Las personas que sufren tripofobia a menudo describen su ansiedad como un miedo o repulsión a las cosas con muchos ojos o agujeros. En realidad se trata de una aversión más específica. La aversión hacia patrones formados por conjuntos geométricos iguales, especialmente cuando se trata de pequeños agujeros como los del fruto del loto, un panal de abejas, o algunos hongos. El prefijo trypo proviene del griego y significa puntada, perforación o el acto de perforar un agujero. Los casos más graves de este trastorno aseguran sentir esta ansiedad hasta viendo burbujas agrupadas. Entre los síntomas de esta fobia están los picores, la ansiedad o incluso las náuseas.

Los diccionarios definen la fobia como el miedo persistente e irracional a un determinado objeto o situación. Las fobias son un asunto muy serio porque provocan multitud de problemas sociales a las personas que las sufren. Muchas de ellas sencillamente no pueden controlar su miedo, llegando a huir aterrorizadas o sufrir síntomas físicos como desmayos o náuseas.
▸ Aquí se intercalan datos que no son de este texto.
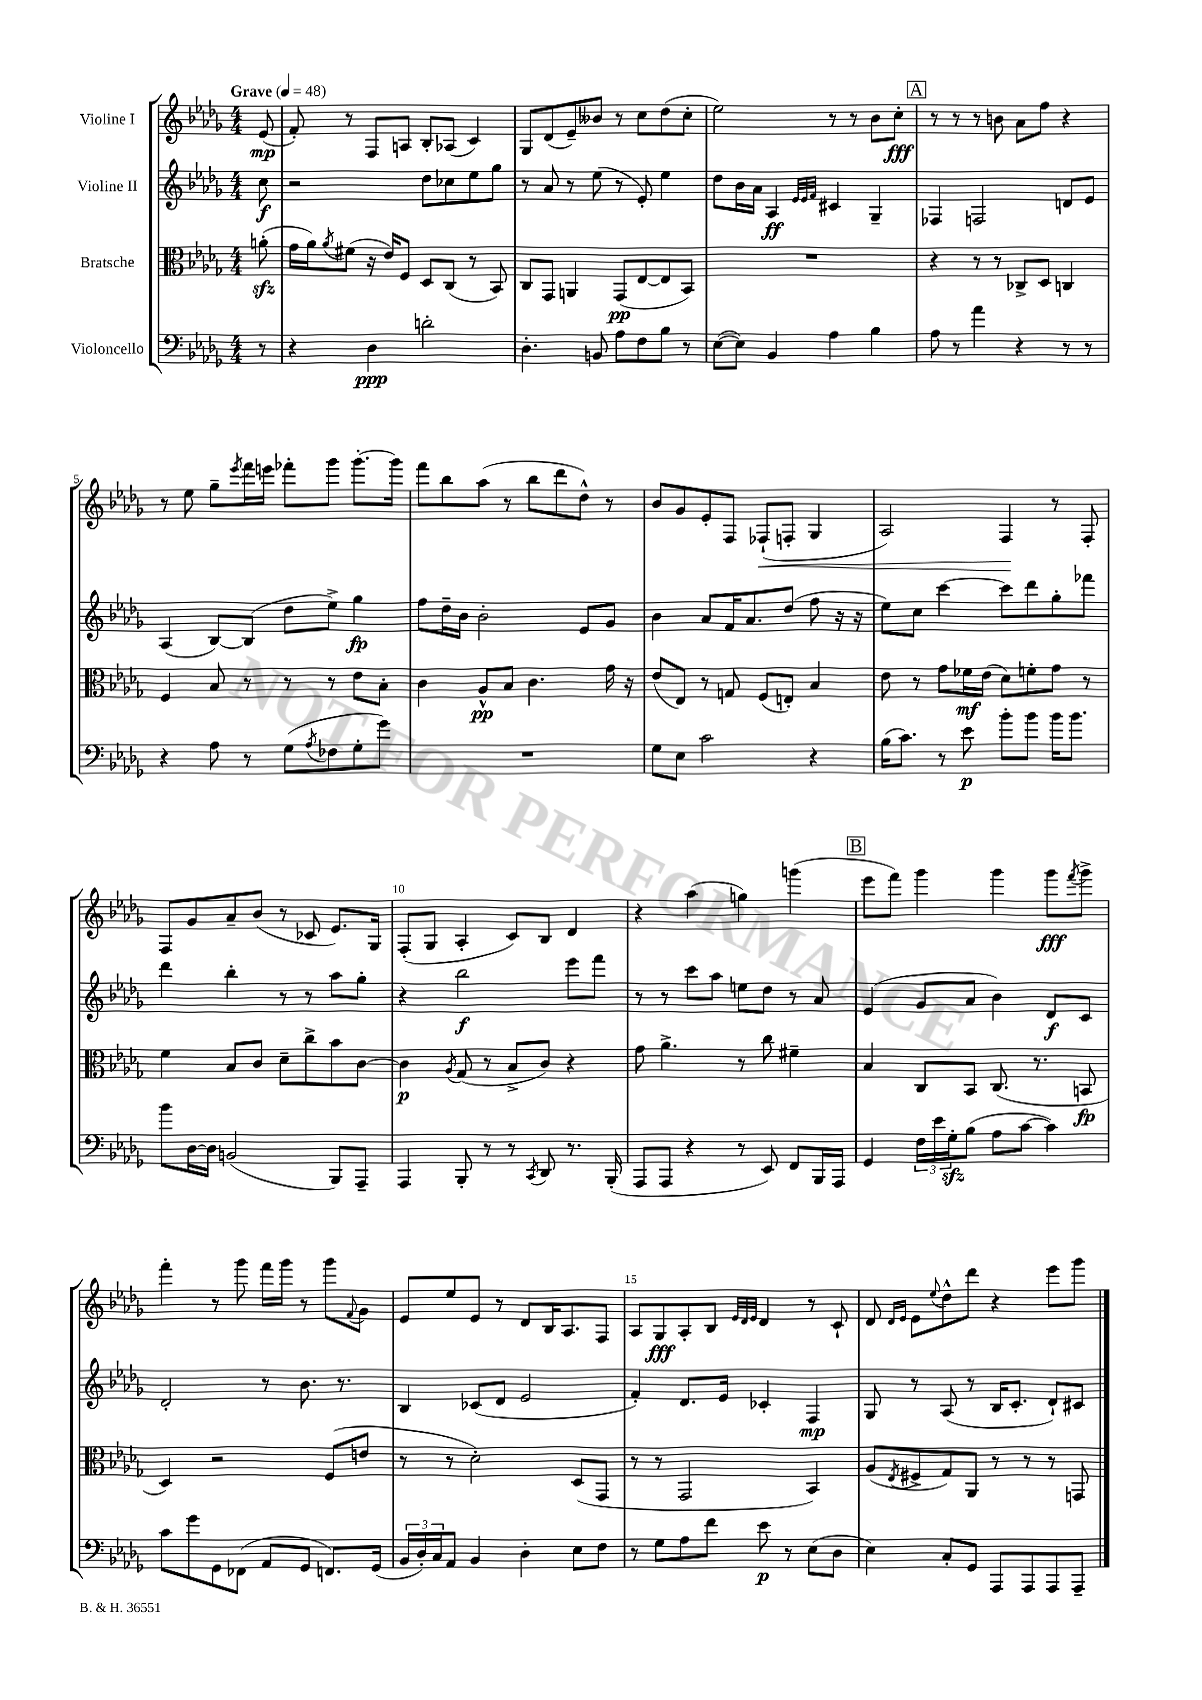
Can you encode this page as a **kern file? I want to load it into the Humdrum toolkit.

**kern	**dynam	**kern	**dynam	**kern	**dynam	**kern	**dynam
*part4	*part4	*part3	*part3	*part2	*part2	*part1	*part1
*staff4	*staff4	*staff3	*staff3	*staff2	*staff2	*staff1	*staff1
*I"Violoncello	*	*I"Bratsche	*	*I"Violine II	*	*I"Violine I	*
*clefF4	*	*clefC3	*	*clefG2	*	*clefG2	*
*k[b-e-a-d-g-]	*	*k[b-e-a-d-g-]	*	*k[b-e-a-d-g-]	*	*k[b-e-a-d-g-]	*
*M4/4	*	*M4/4	*	*M4/4	*	*M4/4	*
*MM48	*	*MM48	*	*MM48	*	*MM48	*
=	=	=	=	=	=	=	=
!	!	!	!	!	!	!LO:TX:a:B:t=Grave	!
8r	.	(8anzz'\	.	8cc\	f	(8e-/	mp
=1	=1	=1	=1	=1	=1	=1	=1
4r	.	16g-\LL	.	2r	.	8f'/)	.
.	.	16a-\J)	.	.	.	.	.
.	.	8qa-/	.	.	.	.	.
.	.	(8f#X\J	.	.	.	8r	.
4D-\	ppp	16r	.	.	.	8F/L	.
.	.	16e-/KL)	.	.	.	.	.
.	.	8F/J	.	.	.	8An/J	.
2dn'\	.	8D-/L	.	8dd-\L	.	8B-'/L	.
.	.	(8C/J	.	8cc-X\	.	(8A-X/J	.
.	.	8r	.	8ee-\	.	4c/)	.
.	.	8BB-/)	.	8gg-\J	.	.	.
=2	=2	=2	=2	=2	=2	=2	=2
4.D-'\	.	8C/L	.	8r	.	8G-/L	.
.	.	8GG-/J	.	8a-/	.	(8d-/	.
.	.	4AAn/	.	8r	.	8e-~/)	.
8BBn/	.	.	.	(8ee-\	.	8b--X/J	.
8A-\L	.	(8GG-/L	pp	8r	.	8r	.
8F\	.	[8E-/	.	8e-'/)	.	8cc\L	.
8B-\J	.	8E-/]	.	4ee-\	.	(8dd-\	.
8r	.	8BB-/J)	.	.	.	8cc'\J	.
=3	=3	=3	=3	=3	=3	=3	=3
([8E-\L	.	1r	.	8dd-\L	.	2ee-\)	.
8E-\J])	.	.	.	16b-\L	.	.	.
.	.	.	.	16a-\JJ	.	.	.
4BB-/	.	.	.	4A-/	ff	.	.
.	.	.	.	32qqe-/LLL	.	.	.
.	.	.	.	32qqe-/	.	.	.
.	.	.	.	32qqf/JJJ	.	.	.
4A-\	.	.	.	4c#X/	.	8r	.
.	.	.	.	.	.	8r	.
4B-\	.	.	.	4G-~/	.	8b-\L	.
.	.	.	.	.	.	8cc'\J	fff
!!LO:REH:place=s1:t=A
=4	=4	=4	=4	=4	=4	=4	=4
8A-\	.	4r	.	4F-X/	.	8r	.
8r	.	.	.	.	.	8r	.
4a-\	.	8r	.	2Fn/	.	8r	.
.	.	8r	.	.	.	8bn\	.
4r	.	8C-X^/L	.	.	.	8a-\L	.
.	.	8D-/J	.	.	.	8ff\J	.
8r	.	4Cn/	.	8dn/L	.	4r	.
8r	.	.	.	8e-/J	.	.	.
!!LO:LB:g=z
=5	=5	=5	=5	=5	=5	=5	=5
4r	.	4F/	.	(4A-/	.	8r	.
.	.	.	.	.	.	8ee-\	.
8A-\	.	8B-/	.	[8B-/L)	.	8gg-~\L	.
.	.	.	.	.	.	8qeee-/	.
8r	.	8r	.	(8B-/J]	.	16fff\L	.
.	.	.	.	.	.	16eeen\JJ	.
(8G-\L	.	8r	.	8dd-\L	.	8fff-X'\L	.
8qA-/	.	.	.	.	.	.	.
8F-X\	.	8r	.	8ee-^\J)	.	8ggg-\J	.
8G-'\	.	8e-\L	.	4gg-\	fp	[8.ggg-'\L	.
8g-\J)	.	8B-'\J	.	.	.	.	.
.	.	.	.	.	.	16ggg-\Jk]	.
=6	=6	=6	=6	=6	=6	=6	=6
1r	.	4c\	.	8ff\L	.	8fff\L	.
.	.	.	.	16dd-~\L	.	8bb-\	.
.	.	.	.	16b-\JJ	.	.	.
.	.	8A-^^/L	pp	2b-'\	.	(8aa-\J	.
.	.	8B-/J	.	.	.	8r	.
.	.	4.c\	.	.	.	8bb-\L	.
.	.	.	.	.	.	8ddd-\	.
.	.	.	.	8e-/L	.	8dd-^^\J)	.
.	.	16g-\	.	8g-/J	.	8r	.
.	.	16r	.	.	.	.	.
=7	=7	=7	=7	=7	=7	=7	=7
8G-\L	.	(8e-/L	.	4b-\	.	8b-/L	.
8E-\J	.	8E-/J)	.	.	.	8g-/	.
2c\	.	8r	.	8a-/L	.	8e-'/	.
.	.	8Gn/	.	16f/K	.	8F/J	.
.	.	.	.	8.a-/	.	.	.
!	!	!	!	!	!	!	!LO:HP:b
.	.	(8F/L	.	.	.	(8F-X`/L	<
.	.	8En'/J)	.	(8dd-/J	.	8Fn'/J	.
4r	.	4B-/	.	8ff\	.	4G-/	.
.	.	.	.	16r	.	.	.
.	.	.	.	16r	.	.	.
=8	=8	=8	=8	=8	=8	=8	=8
(16B-\KL	.	8e-\	.	8ee-\L)	.	2A-/)	.
8.c\J)	.	.	.	.	.	.	.
.	.	8r	.	8cc\J	.	.	.
8r	.	8g-\L	.	[4ccc\	.	.	.
8e-\	p	16f-X\L	mf	.	.	.	.
.	.	(16e-\JJ	.	.	.	.	.
8b-'\L	.	8d-\L)	.	8ccc\L]	.	4F/	.
8b-\J	.	8fn'\	.	8ddd-\	.	.	.
16b-\KL	.	8g-\J	.	8gg-'\	.	8r	[
8.b-\J	.	.	.	.	.	.	.
.	.	8r	.	8fff-X\J	.	8F'/	.
!!LO:LB:g=z
=9	=9	=9	=9	=9	=9	=9	=9
8b-\L	.	4f\	.	4ddd-\	.	8F/L	.
[16D-\L	.	.	.	.	.	8g-/	.
16D-\JJ]	.	.	.	.	.	.	.
(2BBn/	.	8B-/L	.	4bb-'\	.	8a-~/	.
.	.	8c/J	.	.	.	(8b-/J	.
.	.	8d-~\L	.	8r	.	8r	.
.	.	8cc^\	.	8r	.	8c-X/	.
8BBB-/L)	.	8b-\	.	8aa-\L	.	8.e-/L)	.
8AAA-~/J	.	[8c\J	.	8gg-'\J	.	.	.
.	.	.	.	.	.	16G-/Jk	.
=10	=10	=10	=10	=10	=10	=10	=10
4AAA-/	.	4c\]	p	4r	.	(8F'/L	.
.	.	.	.	.	.	8G-/J	.
.	.	8qA-/	.	.	.	.	.
8BBB-'/	.	(8G-/	.	2bb-\	f	4A-'/	.
8r	.	8r	.	.	.	.	.
8r	.	8B-^/L	.	.	.	8c/L)	.
8qCC/	.	.	.	.	.	.	.
8DD-/	.	8c/J)	.	.	.	8B-/J	.
8.r	.	4r	.	8eee-\L	.	4d-/	.
.	.	.	.	8fff\J	.	.	.
(16BBB-'/	.	.	.	.	.	.	.
=11	=11	=11	=11	=11	=11	=11	=11
8AAA-/L	.	8g-\	.	8r	.	4r	.
8AAA-/J	.	4.a-^\	.	8r	.	.	.
4r	.	.	.	8ccc\L	.	(4aa-\	.
.	.	.	.	8aa-\J	.	.	.
8r	.	8r	.	8een\L	.	4ggn\)	.
8EE-/)	.	8cc\	.	8dd-\J	.	.	.
8FF/L	.	4f#X~\	.	8r	.	(4gggn\	.
16BBB-/L	.	.	.	8a-/	.	.	.
16AAA-/JJ	.	.	.	.	.	.	.
!!LO:REH:place=s1:t=B
=12	=12	=12	=12	=12	=12	=12	=12
4GG-/	.	4B-/	.	(4e-/	.	8eee-\L	.
.	.	.	.	.	.	8fff\J)	.
24F\LL	.	8C/L	.	8g-/L	.	4ggg-\	.
24e-\	.	.	.	.	.	.	.
24G-zz'\J	.	.	.	.	.	.	.
(8B-\J	.	8BB-/J	.	8a-/J	.	.	.
8A-\L	.	(8.C/	.	4b-\)	.	4ggg-\	.
[8c\J	.	.	.	.	.	.	.
.	.	8.r	.	.	.	.	.
4c\])	.	.	.	8d-/L	f	8ggg-\L	fff
.	.	.	.	.	.	8qfff/	.
.	.	8BBn/	fp	8c/J	.	8ggg-^\J	.
!!LO:LB:g=z
=13	=13	=13	=13	=13	=13	=13	=13
8c\L	.	4D-/)	.	2d-'/	.	4fff'\	.
8g-\	.	.	.	.	.	.	.
8GG-\	.	2r	.	.	.	8r	.
(8FF-X\J	.	.	.	.	.	8ggg-\	.
8AA-/L	.	.	.	8r	.	16fff\LL	.
.	.	.	.	.	.	16ggg-\JJ	.
8GG-/J	.	.	.	8.b-\	.	8r	.
8.FFn/L)	.	(8F/L	.	.	.	8ggg-\L	.
.	.	.	.	8.r	.	.	.
.	.	.	.	.	.	8qqf/	.
.	.	8en/J	.	.	.	8g-\J	.
(16GG-/Jk	.	.	.	.	.	.	.
=14	=14	=14	=14	=14	=14	=14	=14
24BB-/LL	.	8r	.	4B-/	.	8e-/L	.
24D-'/)	.	.	.	.	.	.	.
24C/J	.	.	.	.	.	.	.
8AA-/J	.	8r	.	.	.	8ee-/	.
4BB-/	.	2d-'\)	.	(8c-X/L	.	8e-/J	.
.	.	.	.	8d-/J	.	8r	.
4D-'\	.	.	.	2e-/	.	8d-/L	.
.	.	.	.	.	.	16B-/K	.
.	.	.	.	.	.	8.A-/	.
8E-\L	.	(8D-/L	.	.	.	.	.
8F\J	.	8GG-/J	.	.	.	8F/J	.
=15	=15	=15	=15	=15	=15	=15	=15
8r	.	8r	.	4f'/)	.	8A-/L	.
8G-\L	.	8r	.	.	.	8G-/	fff
8A-\	.	2GG-/	.	8.d-/L	.	8A-'/	.
8f\J	.	.	.	.	.	8B-/J	.
.	.	.	.	16e-/Jk	.	.	.
.	.	.	.	.	.	32qqe-/LLL	.
.	.	.	.	.	.	32qqd-/	.
.	.	.	.	.	.	32qqe-/JJJ	.
8e-\	p	.	.	4c-X'/	.	4d-/	.
8r	.	.	.	.	.	.	.
(8E-\L	.	4BB-/)	.	4F/	mp	8r	.
8D-\J	.	.	.	.	.	8c`/	.
=16	=16	=16	=16	=16	=16	=16	=16
4E-\)	.	(8A-/L	.	8G-/	.	8d-/	.
.	.	.	.	.	.	16qqd-/LL	.
.	.	8qE-/	.	.	.	16qqe-/JJ	.
.	.	8F#X^/	.	8r	.	8e-\L	.
.	.	.	.	.	.	8qqee-/	.
8C'/L	.	8G-/)	.	(8A-/	.	8dd-^^\	.
8GG-/J	.	8AA-/J	.	8r	.	8ddd-\J	.
8AAA-/L	.	8r	.	16B-/KL	.	4r	.
.	.	.	.	8.c'/J	.	.	.
8AAA-/	.	8r	.	.	.	.	.
8AAA-/	.	8r	.	8d-`/L)	.	8eee-\L	.
8AAA-~/J	.	8GGn/	.	8c#X/J	.	8ggg-\J	.
==	==	==	==	==	==	==	==
*-	*-	*-	*-	*-	*-	*-	*-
Pese a su nombre la tripofobia realmente nunca ha tenido el estatus oficial de fobia. Documentos de referencia como el Manual Estadístico y Diagnóstico de Desórdenes Mentales han evitado situarla a la altura de otras fobias reconocidas porque aún no se había estudiado lo suficiente. Un estudio dirigido por la psicóloga de la Universidad de Emory Stella Lourenco acaba de encontrar pruebas tangibles de que la tripofobia no tiene sus raíces en el miedo, como el resto de fobias, sino simplemente en el asco.

Lourenco y sus colegas sometieron a un grupo de 85 voluntarios a un test en el que les mostraban una batería de 60 imágenes mientras se les practicaba una pupilometría. Las pupilas de los voluntarios se dilataron (una reacción asociada con el miedo) al ver imágenes de animales peligrosos como serpientes o arañas. Sin embargo, la reacción de las puplas al ver imágenes seleccionadas para activar una reacción en una persona con tripofobia no fue dilatarse, sino contraerse. Ese movimiento no está asociado con el miedo, sino con el asco y el dessagrado. Incluso las personas que aseguran sufrir de tripofobia en realidad no experimentan una fobia, sino una sensación muy extrema de repugnancia.

Repugnancia ¿hacia qué? Al principio los científicos creían que se trataba de una reacción basada en los patrones moteados de algunos depredadores, pero la hipótesis más probable es que sencillamente asociamos la presencia anormal de agujeros con la existencias de parásitos, infecciones y descomposición de tejido. Los síntomas son los mismos que experimentamos cuando se nos muestran los síntomas de una enfermedad infecciosa y sufrimos ansiedad porque no queremos contagiarnos. Es una reacción lógica que puede ser más o menos fuerte dependiendo de lo escrupulosa que sea la persona, pero no es una fobia.